Du stade dernière feuille à la maturité

Plus de deux tiers de la matière sèche est produite durant cette période, le rendement en grains sera directement fonction de la qualité et de la durée de l’activité photosynthétique des surfaces vertes de la culture. L’alimentation azotée ne peut pas, pendant cette phase, être limitante sous peine de réduction du potentiel de rendement et de la teneur en protéines du grain.

La minéralisation est, à ce moment, très active. Selon la teneur et surtout la qualité de la matière organique du sol, elle peut fournir de 30 à 80 unités d’azote à la culture.
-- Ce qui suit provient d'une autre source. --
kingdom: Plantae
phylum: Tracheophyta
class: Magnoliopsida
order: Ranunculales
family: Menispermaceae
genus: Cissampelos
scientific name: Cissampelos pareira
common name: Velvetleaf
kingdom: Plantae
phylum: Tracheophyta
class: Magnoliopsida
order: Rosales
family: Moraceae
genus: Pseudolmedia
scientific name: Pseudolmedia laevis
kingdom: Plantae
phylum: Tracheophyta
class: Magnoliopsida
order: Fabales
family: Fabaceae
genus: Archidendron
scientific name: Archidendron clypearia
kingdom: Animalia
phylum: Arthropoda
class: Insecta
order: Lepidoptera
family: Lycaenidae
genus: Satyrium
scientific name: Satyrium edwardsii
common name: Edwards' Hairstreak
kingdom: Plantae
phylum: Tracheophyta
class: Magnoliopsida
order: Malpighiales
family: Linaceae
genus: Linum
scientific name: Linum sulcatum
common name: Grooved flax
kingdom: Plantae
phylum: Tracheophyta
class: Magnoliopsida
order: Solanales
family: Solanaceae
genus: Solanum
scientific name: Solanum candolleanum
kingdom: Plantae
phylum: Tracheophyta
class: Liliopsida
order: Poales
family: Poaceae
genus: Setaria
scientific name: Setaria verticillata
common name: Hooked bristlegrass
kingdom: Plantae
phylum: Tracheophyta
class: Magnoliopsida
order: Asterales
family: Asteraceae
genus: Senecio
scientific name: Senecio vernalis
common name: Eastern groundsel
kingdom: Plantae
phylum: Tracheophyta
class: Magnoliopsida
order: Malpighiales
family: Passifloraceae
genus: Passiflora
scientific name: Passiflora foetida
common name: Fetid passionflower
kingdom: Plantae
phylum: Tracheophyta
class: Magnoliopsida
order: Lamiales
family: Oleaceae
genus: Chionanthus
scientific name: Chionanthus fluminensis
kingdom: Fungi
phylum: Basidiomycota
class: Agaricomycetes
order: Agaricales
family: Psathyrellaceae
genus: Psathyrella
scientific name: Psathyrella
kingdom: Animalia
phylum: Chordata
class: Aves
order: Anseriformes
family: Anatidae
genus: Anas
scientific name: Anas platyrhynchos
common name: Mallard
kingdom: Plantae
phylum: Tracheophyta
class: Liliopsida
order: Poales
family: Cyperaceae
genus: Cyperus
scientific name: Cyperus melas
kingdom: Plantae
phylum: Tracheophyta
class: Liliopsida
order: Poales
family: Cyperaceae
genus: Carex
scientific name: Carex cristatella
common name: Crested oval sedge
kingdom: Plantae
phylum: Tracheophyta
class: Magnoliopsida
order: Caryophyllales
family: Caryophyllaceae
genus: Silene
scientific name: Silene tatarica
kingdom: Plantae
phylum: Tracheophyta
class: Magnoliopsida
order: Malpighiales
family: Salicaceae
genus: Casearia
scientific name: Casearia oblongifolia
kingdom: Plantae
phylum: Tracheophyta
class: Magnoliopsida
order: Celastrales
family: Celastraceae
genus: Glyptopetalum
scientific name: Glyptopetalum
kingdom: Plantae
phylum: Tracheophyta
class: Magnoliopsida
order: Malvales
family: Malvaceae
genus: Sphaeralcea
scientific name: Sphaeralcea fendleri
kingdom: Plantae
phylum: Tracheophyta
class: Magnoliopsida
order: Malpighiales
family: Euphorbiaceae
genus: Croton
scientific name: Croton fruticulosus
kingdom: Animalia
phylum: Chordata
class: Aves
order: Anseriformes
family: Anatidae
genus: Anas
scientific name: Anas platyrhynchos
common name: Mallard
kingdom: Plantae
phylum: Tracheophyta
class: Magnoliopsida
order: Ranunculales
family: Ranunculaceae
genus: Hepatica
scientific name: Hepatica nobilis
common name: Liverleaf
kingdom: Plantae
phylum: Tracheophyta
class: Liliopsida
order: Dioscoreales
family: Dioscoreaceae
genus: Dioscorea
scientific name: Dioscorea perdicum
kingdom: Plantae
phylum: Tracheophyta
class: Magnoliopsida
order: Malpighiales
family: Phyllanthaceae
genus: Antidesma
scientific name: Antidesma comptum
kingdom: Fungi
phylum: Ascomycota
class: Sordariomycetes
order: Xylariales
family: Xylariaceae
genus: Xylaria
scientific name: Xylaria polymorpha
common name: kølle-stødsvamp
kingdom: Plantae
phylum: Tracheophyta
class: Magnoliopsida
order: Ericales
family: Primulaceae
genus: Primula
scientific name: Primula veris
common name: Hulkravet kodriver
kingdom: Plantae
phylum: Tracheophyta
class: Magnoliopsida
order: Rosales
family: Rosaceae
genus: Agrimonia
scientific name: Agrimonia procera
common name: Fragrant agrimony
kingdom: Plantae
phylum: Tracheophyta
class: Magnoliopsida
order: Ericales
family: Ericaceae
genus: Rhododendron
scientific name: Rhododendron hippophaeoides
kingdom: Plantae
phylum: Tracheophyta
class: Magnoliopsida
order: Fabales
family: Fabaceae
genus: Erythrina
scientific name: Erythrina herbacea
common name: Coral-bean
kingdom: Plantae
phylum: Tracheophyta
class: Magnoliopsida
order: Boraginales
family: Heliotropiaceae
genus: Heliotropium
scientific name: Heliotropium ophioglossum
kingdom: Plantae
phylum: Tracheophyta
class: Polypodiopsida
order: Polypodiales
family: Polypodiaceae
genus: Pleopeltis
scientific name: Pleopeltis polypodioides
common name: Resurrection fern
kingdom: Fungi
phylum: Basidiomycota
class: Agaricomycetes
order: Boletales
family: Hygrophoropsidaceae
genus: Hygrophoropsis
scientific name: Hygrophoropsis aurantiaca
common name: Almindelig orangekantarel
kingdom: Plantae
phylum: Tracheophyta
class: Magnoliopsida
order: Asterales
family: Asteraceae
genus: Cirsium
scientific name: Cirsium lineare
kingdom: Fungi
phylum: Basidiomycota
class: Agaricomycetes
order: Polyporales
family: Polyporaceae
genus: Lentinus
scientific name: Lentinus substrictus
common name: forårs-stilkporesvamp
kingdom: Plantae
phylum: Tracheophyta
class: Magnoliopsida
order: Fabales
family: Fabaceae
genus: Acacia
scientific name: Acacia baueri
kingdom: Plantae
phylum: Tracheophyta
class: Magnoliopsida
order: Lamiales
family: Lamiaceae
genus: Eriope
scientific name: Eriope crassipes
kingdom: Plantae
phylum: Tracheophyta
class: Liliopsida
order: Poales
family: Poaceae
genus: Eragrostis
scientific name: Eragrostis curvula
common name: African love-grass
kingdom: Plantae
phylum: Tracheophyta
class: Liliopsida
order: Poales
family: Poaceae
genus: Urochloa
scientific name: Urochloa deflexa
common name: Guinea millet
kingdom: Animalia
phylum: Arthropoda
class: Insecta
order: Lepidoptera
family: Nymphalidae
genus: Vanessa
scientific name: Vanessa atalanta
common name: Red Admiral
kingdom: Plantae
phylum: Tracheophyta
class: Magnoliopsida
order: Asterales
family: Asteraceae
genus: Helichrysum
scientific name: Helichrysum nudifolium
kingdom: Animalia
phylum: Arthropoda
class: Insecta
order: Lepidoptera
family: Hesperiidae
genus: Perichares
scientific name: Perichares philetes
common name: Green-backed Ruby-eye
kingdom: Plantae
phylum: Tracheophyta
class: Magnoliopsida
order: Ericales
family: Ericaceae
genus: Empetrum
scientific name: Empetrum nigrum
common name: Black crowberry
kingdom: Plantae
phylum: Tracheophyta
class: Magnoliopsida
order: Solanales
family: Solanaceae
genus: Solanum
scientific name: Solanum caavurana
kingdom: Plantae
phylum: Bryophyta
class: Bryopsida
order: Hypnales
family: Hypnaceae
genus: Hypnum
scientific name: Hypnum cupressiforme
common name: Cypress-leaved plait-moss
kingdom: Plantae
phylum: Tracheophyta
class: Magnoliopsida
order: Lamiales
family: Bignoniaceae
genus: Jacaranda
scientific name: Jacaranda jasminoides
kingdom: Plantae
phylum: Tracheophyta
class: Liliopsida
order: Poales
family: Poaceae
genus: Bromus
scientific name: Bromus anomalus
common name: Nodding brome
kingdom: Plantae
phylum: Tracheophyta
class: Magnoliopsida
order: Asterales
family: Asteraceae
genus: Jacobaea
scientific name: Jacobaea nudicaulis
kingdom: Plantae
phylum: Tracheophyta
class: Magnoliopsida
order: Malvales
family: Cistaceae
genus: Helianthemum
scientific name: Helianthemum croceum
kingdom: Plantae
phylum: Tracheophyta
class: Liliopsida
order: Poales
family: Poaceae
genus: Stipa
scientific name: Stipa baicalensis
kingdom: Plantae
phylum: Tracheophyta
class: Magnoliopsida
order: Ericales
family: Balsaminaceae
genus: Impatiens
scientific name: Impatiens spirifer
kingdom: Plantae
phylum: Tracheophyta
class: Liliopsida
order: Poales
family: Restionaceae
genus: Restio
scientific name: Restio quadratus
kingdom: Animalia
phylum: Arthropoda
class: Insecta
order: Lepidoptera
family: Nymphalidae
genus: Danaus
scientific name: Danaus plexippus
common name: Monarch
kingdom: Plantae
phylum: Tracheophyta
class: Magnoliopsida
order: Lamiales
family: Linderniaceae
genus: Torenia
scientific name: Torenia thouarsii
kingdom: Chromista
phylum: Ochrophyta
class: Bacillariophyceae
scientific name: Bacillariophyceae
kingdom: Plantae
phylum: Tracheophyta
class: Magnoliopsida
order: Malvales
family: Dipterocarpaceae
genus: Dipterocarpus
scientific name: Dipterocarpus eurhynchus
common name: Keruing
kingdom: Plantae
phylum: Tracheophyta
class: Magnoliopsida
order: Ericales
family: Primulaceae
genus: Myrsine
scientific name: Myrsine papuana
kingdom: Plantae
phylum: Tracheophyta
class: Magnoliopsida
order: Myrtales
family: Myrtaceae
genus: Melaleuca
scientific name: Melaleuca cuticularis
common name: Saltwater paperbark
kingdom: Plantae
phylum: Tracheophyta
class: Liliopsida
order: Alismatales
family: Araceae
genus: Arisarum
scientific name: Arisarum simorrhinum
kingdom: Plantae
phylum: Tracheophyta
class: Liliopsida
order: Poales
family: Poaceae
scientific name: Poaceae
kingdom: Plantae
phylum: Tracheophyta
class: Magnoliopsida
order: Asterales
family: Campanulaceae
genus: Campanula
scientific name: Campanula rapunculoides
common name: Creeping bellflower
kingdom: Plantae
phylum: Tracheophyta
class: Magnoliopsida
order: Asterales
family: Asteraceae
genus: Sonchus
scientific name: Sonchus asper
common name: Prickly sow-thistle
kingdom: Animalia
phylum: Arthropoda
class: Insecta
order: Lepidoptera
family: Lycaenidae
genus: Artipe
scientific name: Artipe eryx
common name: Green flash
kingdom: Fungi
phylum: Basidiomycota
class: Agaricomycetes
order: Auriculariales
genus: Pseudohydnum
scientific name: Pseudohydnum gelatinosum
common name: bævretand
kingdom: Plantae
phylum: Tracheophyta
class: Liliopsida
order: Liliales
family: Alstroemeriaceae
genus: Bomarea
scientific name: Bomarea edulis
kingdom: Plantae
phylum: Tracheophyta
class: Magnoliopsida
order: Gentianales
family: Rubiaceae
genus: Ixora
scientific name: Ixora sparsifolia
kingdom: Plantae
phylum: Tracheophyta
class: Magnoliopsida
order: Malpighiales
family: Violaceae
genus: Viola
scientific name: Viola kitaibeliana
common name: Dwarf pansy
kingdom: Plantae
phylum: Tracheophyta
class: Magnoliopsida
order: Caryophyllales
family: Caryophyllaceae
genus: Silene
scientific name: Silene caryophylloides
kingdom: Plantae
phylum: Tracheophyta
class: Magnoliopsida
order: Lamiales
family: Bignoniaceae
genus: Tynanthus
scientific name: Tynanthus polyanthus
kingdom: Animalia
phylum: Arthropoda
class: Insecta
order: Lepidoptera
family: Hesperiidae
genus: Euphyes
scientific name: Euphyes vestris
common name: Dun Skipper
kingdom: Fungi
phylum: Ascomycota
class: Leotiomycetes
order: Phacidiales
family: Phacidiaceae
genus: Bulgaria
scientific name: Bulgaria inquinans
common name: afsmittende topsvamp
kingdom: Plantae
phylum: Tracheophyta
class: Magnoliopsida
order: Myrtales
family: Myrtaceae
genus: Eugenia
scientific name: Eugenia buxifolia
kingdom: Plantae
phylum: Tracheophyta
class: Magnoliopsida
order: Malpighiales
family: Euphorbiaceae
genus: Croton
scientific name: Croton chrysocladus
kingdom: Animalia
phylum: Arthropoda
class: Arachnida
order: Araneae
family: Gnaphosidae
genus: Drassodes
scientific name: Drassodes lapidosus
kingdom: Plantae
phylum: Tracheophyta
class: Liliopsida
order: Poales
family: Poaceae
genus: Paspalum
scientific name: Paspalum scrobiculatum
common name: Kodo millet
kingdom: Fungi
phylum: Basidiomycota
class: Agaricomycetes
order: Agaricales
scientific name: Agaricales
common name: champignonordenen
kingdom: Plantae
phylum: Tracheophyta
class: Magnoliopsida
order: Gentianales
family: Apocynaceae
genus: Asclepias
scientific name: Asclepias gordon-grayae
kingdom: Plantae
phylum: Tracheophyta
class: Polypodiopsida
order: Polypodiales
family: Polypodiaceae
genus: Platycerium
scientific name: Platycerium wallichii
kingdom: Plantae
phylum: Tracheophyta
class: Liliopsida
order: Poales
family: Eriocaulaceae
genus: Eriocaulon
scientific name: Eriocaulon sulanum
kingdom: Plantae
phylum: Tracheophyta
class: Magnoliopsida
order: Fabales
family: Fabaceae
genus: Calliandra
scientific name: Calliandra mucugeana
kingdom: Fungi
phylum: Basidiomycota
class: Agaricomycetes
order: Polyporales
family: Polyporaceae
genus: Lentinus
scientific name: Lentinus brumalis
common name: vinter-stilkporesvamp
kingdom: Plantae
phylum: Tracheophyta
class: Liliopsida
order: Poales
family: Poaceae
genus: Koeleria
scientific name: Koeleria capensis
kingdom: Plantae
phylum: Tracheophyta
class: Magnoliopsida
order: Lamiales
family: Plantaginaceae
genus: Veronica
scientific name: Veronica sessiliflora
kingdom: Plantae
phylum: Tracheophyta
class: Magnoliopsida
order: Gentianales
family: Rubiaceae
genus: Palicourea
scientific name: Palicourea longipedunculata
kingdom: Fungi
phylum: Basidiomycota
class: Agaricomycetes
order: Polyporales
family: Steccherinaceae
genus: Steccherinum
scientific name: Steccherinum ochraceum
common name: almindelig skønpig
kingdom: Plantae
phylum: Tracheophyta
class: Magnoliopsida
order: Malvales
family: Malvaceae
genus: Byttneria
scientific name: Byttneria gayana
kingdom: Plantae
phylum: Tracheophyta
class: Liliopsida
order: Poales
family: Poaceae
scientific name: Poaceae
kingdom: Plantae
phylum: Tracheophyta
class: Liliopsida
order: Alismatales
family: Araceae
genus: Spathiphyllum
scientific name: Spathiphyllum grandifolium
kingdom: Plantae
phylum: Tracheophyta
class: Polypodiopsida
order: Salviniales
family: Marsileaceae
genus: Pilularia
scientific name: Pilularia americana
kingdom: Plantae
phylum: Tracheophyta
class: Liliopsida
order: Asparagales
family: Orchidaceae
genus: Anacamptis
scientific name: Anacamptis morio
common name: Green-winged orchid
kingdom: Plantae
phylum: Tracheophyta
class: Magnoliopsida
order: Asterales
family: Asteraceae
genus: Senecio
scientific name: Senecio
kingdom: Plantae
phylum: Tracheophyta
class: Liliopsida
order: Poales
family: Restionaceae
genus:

En général, au stade dernière feuille, le système racinaire a atteint sa profondeur maximale (1,5 mètre dans les bons sols) et a épuisé les réserves du sol. Cependant, dans les situations plus difficiles où la culture a rencontré des difficultés de développement racinaire, le stock encore présent en profondeur peut être exploité tardivement par les racines.

L’apport d’une quantité élevée d’engrais au stade dernière feuille permet d’alimenter en suffisance la culture pour assurer une fertilité maximale des épis, un bon remplissage et une qualité maximale des grains. L’importance de la dose d’azote à fournir dépend du niveau des deux autres sources (stock éventuel encore présent dans le sol et minéralisation) et du potentiel de rendement pouvant raisonnablement être atteint par la culture compte tenu de son état et des conditions culturales.

Lorsque l’ajustement de chaque fraction d’azote a été correctement réalisé, le reliquat en N minéral du sol à la récolte est minime (+/- 20 kg N/ha) et localisé en surface (0-30 cm).